▶ [Material for this exercise]:
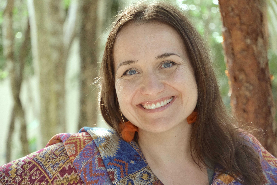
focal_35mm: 120
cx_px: 138
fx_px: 923
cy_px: 92
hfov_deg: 17.1
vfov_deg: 11.4
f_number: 5
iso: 5000
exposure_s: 1/240
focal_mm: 80.2
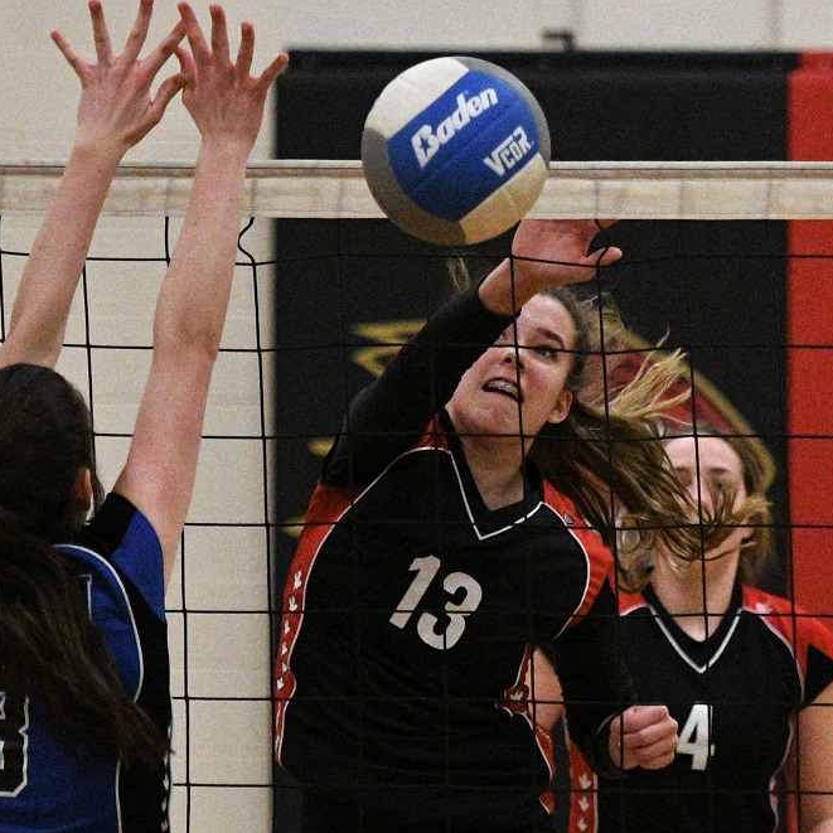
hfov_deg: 8.3
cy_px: 416
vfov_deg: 8.3
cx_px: 440
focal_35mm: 211
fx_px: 5745
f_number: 3.2
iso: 8000
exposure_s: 1/1000
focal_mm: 110
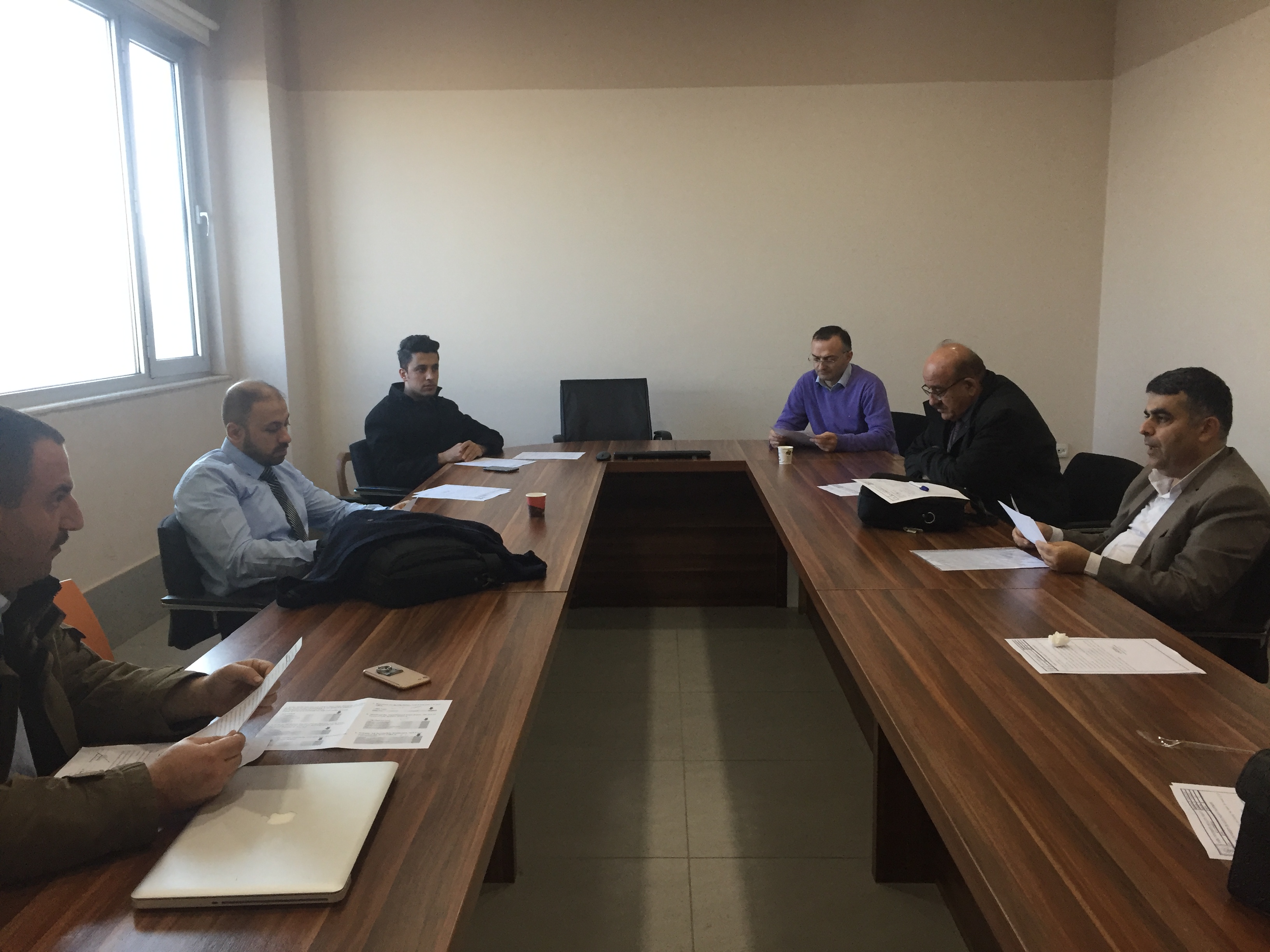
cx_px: 635
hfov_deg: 61.7
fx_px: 1064
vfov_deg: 48.2
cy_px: 476
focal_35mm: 29
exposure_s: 1/33
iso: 64
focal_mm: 4.15
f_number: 2.2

▶ [Request]:
The expected answer is the lines from the one that has "f_number: 5" to the end of the listing, transcribed exactly, with pictures left out and no other line added.

▶ [Solved problem]:
f_number: 5
iso: 5000
exposure_s: 1/240
focal_mm: 80.2
hfov_deg: 8.3
cy_px: 416
vfov_deg: 8.3
cx_px: 440
focal_35mm: 211
fx_px: 5745
f_number: 3.2
iso: 8000
exposure_s: 1/1000
focal_mm: 110
cx_px: 635
hfov_deg: 61.7
fx_px: 1064
vfov_deg: 48.2
cy_px: 476
focal_35mm: 29
exposure_s: 1/33
iso: 64
focal_mm: 4.15
f_number: 2.2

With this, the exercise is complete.